# Task description
Copy the text of the records below word for word, line by line.
Start of Source material
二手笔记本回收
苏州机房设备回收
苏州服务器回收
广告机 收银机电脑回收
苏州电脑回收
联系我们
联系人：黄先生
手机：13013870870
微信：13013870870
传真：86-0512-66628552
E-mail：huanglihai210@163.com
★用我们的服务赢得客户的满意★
End of Source material
# Task answer
二手笔记本回收
苏州机房设备回收
苏州服务器回收
广告机 收银机电脑回收
苏州电脑回收
联系我们
联系人：黄先生
手机：13013870870
微信：13013870870
传真：86-0512-66628552
E-mail：huanglihai210@163.com
★用我们的服务赢得客户的满意★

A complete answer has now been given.